═══ Seitentext
Helmut Gaisbauer: Als Armutsforscher be-mühen wir uns um ein Wissen über Armut, das den Menschen, die durch eine solche schwierige Situation belastet sind, gerecht wird. Anhaltende Armut ist persönlichkeitsverzehrend, macht einsam, unsicher und ängstlich und lässt nicht zuletzt größte Zweifel aufkommen ; Zweifel an sich, an der Welt, und vermutlich häufig auch an der Barmherzigkeit Gottes. Armut kann auch stumm und taub machen – wenn Menschen nur noch um ihr tägliches Überleben und die Lebensmittel dazu bangen müssen. Auch taub für ein Leben mit Gott. 

RB: Sie sind im Vorstand des Pfarrgemeinderates in St. Georgen bei Salzburg. Wie verbinden Sie Ihre Stelle am Zentrum für Ethik und Armutsforschung der Universität Salzburg (ZEA) mit Ihrem Ehrenamt in St. Georgen?
══════
═══ Extrahierte Angaben
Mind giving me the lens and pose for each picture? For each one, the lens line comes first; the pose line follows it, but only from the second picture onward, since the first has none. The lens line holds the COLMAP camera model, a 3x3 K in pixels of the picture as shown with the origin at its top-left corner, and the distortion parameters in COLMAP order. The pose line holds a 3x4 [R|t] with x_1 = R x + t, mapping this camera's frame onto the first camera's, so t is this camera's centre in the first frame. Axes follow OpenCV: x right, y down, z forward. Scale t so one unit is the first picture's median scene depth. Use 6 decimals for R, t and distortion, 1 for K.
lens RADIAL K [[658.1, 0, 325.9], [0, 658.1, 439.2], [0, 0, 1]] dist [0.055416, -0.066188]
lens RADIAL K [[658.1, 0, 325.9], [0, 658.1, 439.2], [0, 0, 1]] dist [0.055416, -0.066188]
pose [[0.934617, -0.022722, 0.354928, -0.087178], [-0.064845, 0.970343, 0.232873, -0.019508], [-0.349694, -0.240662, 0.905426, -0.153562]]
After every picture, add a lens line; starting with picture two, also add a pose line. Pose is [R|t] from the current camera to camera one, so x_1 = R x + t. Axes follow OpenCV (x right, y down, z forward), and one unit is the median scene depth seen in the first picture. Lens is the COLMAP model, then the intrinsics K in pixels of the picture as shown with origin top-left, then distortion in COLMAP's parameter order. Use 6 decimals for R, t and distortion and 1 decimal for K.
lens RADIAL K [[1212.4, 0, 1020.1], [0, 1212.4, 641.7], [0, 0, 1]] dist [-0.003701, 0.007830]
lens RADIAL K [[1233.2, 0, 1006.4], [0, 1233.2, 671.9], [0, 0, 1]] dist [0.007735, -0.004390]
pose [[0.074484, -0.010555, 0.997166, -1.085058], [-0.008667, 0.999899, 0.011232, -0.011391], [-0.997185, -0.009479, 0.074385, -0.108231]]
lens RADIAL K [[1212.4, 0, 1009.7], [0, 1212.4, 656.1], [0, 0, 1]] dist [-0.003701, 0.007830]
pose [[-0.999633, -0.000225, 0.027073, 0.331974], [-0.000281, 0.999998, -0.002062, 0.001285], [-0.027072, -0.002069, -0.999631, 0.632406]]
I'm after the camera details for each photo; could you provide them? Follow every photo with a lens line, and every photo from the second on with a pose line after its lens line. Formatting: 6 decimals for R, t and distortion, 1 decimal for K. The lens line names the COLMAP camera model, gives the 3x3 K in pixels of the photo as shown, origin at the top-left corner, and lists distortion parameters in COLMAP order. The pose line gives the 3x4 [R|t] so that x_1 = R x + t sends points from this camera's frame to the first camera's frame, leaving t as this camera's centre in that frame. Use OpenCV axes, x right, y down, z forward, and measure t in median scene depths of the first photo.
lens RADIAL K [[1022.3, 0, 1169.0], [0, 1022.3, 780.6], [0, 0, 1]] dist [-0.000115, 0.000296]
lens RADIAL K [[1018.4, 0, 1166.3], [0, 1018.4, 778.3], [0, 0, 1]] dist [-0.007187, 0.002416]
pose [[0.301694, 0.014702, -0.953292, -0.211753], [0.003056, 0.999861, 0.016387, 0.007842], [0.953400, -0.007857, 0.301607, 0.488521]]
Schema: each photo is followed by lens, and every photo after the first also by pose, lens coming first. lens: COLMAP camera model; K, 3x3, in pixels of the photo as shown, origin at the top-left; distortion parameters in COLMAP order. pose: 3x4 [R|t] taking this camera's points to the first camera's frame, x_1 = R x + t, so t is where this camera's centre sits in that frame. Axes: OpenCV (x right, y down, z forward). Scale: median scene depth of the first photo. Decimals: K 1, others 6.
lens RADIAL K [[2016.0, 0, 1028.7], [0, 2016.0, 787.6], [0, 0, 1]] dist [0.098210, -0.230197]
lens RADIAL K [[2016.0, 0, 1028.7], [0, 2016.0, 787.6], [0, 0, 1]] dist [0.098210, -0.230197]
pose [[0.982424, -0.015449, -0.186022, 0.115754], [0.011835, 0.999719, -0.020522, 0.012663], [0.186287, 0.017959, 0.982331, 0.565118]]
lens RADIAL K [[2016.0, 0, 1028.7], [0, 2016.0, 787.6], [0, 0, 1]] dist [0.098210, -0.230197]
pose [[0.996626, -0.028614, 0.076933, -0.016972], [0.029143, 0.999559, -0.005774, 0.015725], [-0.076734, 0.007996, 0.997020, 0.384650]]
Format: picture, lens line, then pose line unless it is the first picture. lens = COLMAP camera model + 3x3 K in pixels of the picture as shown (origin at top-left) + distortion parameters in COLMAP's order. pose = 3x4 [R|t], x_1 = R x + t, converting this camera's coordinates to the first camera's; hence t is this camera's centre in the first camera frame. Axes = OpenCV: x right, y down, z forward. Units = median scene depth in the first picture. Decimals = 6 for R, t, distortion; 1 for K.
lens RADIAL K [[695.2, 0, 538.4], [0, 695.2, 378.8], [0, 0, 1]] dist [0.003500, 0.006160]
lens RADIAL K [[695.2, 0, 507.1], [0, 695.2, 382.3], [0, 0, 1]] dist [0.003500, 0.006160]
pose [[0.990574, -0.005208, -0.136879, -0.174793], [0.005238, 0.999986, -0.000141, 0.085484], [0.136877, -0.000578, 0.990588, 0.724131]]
══════
— Aufgabenstellung —
Führe den Text über Armut und Armutsforschung im Anschluss an seinen letzten Satz fort.

— Lösung —
Helmut Gaisbauer: Als Armutsforscher sind wir beauftragt, das Wissen über diese Zusammenhänge möglichst wirksam in die Welt, in unser Denken zu bringen: zusammen im Austausch mit anderen Wissenschafterinnen und Wissenschaftern, in Zusammenarbeit mit Politik und den Institutionen der Sozialen Armut und in Dialogveranstaltungen. Dieses Tun sollte auch ein wenig im Geist des Dienstes an einer guten Gesellschaft stehen. Hier sehe ich dann eine große Übereinstimmung und Zusammenlaufen der beiden angesprochenen Wirkungsorte: Universität und Pfarrgemeinde.

RB: Wie kann Armut in allen Pfarrgemeinderäten ein Thema werden? Ist die Kirche sensibel für das Thema Armut?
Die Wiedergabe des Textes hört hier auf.